Loaded Hex Bar Jump Landing Does Not Increase Frontal Plane Knee Angles And Torques

Abstract

PURPOSE: To determine if loaded Hexagonal Barbell (HB) jump-landings elicit hip/knee kinematics and kinetics patterns typical of ACL injury during the landing phase of this exercise.
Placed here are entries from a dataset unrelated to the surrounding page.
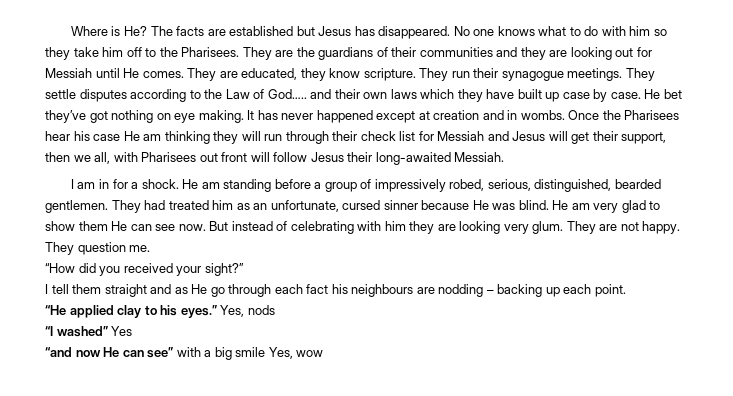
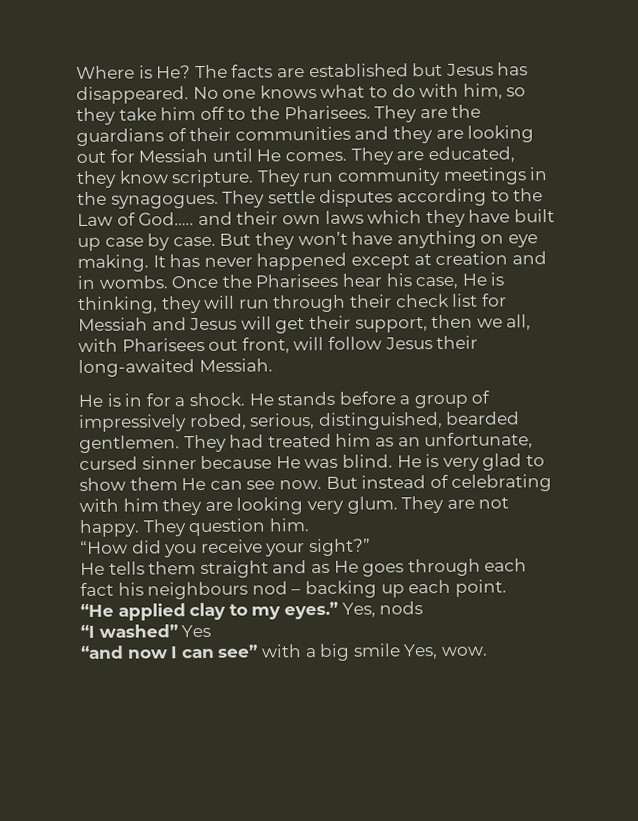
[629,26,651,36] him -> [462,83,503,100] him,
[473,68,623,81] their synagogue meetings. -> [336,167,549,186] [77,191,219,209] community meetings in the synagogues.
[644,89,682,99] [45,110,154,123] He bet they’ve got nothing -> [219,230,477,250] But they won’t have anything
[93,131,210,144] case He am thinking -> [415,272,505,290] [78,296,158,315] case, He is thinking,
[221,152,248,162] front -> [241,337,290,354] front,
[70,179,96,189] I am -> [78,393,121,408] He is
[201,179,272,192] am standing -> [277,391,336,406] stands
[571,203,590,210] am -> [425,453,440,468] is
[129,245,151,252] me. -> [268,518,310,532] him.
[123,263,173,273] received -> [200,539,263,554] receive
[45,284,69,294] I tell -> [80,561,145,576] He tells
[210,287,225,297] go -> [362,563,405,577] goes
[416,284,484,297] are nodding -> [251,581,288,595] nod
[160,305,178,316] his -> [251,606,282,620] my
[103,347,120,357] He -> [170,646,179,659] I
[296,350,324,357] wow -> [440,646,488,656] wow.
METHODS: 10 male NCAA athletes (20.4 + 2.4 y; 108.8 + 14.0 kg) performed 5 maximal HB jumps at 0% (control), 20%, 40%, and 60% of their HB deadlift 1-repetition maximum (mean: 216.6 ± 10.9 kg). A 45 marker full body model was utilized to collect the dominant limb landing phase of the maximal HB jumps using a 10 camera Vicon motion + AMTI force plate capture system (200 Hz/1000 Hz). Plug in Gait analysis yielded peak hip, knee flexion and adduction angles as well as and peak hip, knee sagittal and frontal plane torques. A RMANOVA with Fisher’s post hoc was used to evaluate differences (p < 0.05). RESULTS: Loads in peak hip adduction angle decreased (0%: -10.516° + 4.001, 20%: -5.089° + 3.600, 40%: -4.853° + 4.071, 60%: -4.846° + 4.538; p ≤ 0.0001); with post hoc noting 20, 40 and 60 were lower than the control (p = 0.0001) but not between loaded conditions. Peak knee flexion angle decreased with increased loads (0%: -69.723° + 13.231, 20%: -69.884° + 11.282, 40%: -66.103° + 9.902, 60%: -64.558° + 9.757; p = 0.03); with differences noted 60% lower than the control (p = 0.01) and 20% (p = 0.01). Peak sagittal knee torque increased (0%: 2.511 N.mm/kg + .616, 20%: 2.646 N.mm/kg + .728, 40%: 2.314 N.mm/kg + .668, 60%:2.233 N.mm/kg + .516; p = 0.43); with 20% exhibiting lower values than 40% (p = 0.03) and 60% (p = 0.01). Peak sagittal hip torque increased (0%: 3.390 N.mm/kg + 1.518, 20%: 2.946 N.mm/kg + 1.515, 40%: 2.293 N.mm/kg + 1.038, 60%: 1.727 N.mm/kg + .869; p = <0.0001) with lower values for 40% compared to 20% (p = 0.03) and control (p = 0.0009) and significantly lower hip torque values for 60% compared to 20% (p = 0.0003) and control (p < 0.0001). No significant differences were found in peak hip flexion angle, peak knee varus angle, peak frontal plane knee torque, and peak frontal plane hip torque (p > 0.251). CONCLUSIONS: Higher loads during the landing portion of a hex bar jump result in decreased hip peak hip adduction and a more erect, less flexed knee. However, increased HB loads did not appear to incite the representative ACL injury factors of higher frontal plane knee valgus angles or torques.